**Introduction**-

This blog will discuss how to detect a negative cycle using shortest path faster algorithm in a given __graph__. We will be given a weighted and directed graph, and we have to find if it contains a negative cycle or not using the shortest path faster algorithm. Before proceeding, let's recall what a negative cycle in a graph means.

"A cycle in a graph is known as a negative cycle if the sum of all the edge weights in that cycle is negative".

Now, let's understand the problem with an example:

In this problem, to detect a negative cycle using shortest path faster algorithm, we will be given a graph with 'N' nodes with values [0, N-1], a source vertex 'S', and a 2-D array denoting there is a directed edge from 'edge[i][0]' to 'edge[i][1]' with weight' edge[0][2]'. And, our task is to detect a negative cycle using shortest path faster algorithm in the given graph.

Example:

We have the graph given below and source vertex ‘s’ = 1

We can see here that in cycle 1->2->3->1, the sum of all the edge weights is equal to '-4' (-3-2+1).

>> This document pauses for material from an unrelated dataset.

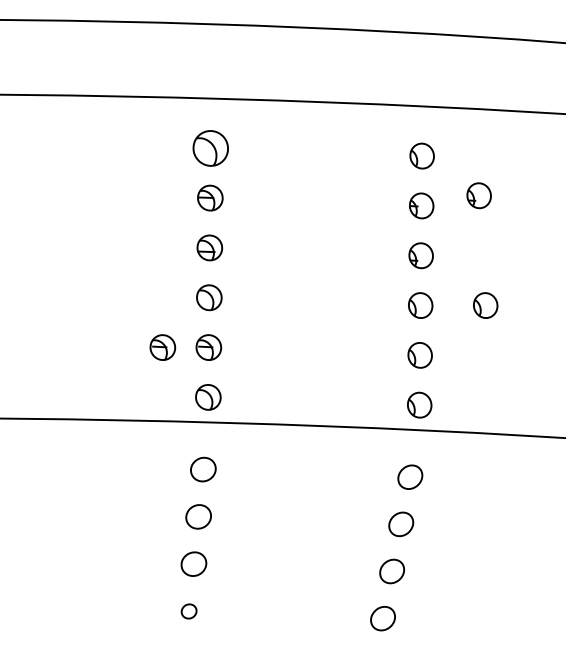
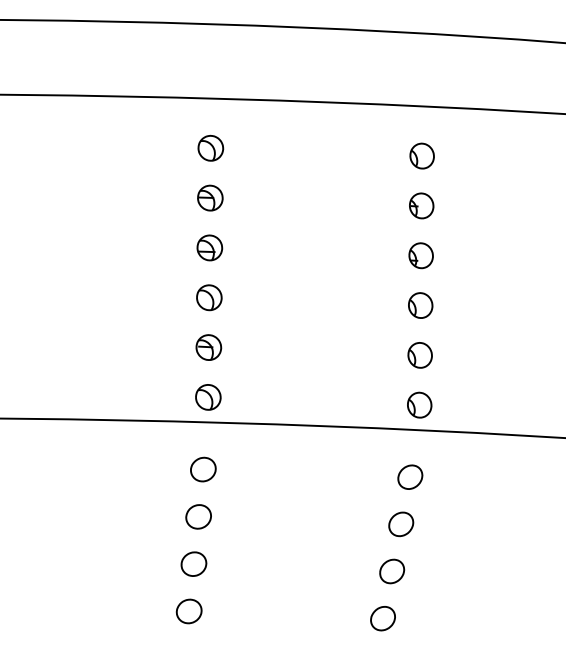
part at (210, 148) size: 37x37 px -> 28x28 px
part at (478, 195): present -> none
part at (485, 305): present -> none
part at (162, 347): present -> none
part at (188, 611) size: 18x17 px -> 28x27 px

So, we have detected a negative cycle in the given graph starting from the given source.

So, now we have understood what a negative cycle is and what we have to detect in the given graph. In this blog, we will see an approach to detect the negative cycle using a particular algorithm, i.e., "shortest path faster algorithm".

**Solution Approach using shortest path faster algorithm**

This approach is a modification of the __Bellman-Ford Algorithm__. We will similarly relax the vertices, but there is a modification that in "Bellman-Ford algorithm", we tried relaxing the vertices "N-1" times where 'N' is the number of vertices in the graph. In contrast, in this approach, we will store the vertex that has been relaxed, and in the next step, we will relax only those vertices adjacent to the stored vertex.

In this approach to detect a negative cycle, we will be trying to relax each vertex, and if a vertex will be relaxed, we will insert that vertex into a queue so that now we can relax all the vertices which are adjacent to that vertex. In this way, we will keep relaxing the vertices until the queue becomes empty.

Here "relaxing a vertex" means to check for an edge 'u' to 'v', if the distance of v is greater than the sum of the weight of u-v edge and distance of 'u', then update the distance of 'v' as the sum of the distance of 'u' and weight of the edge 'u-v'.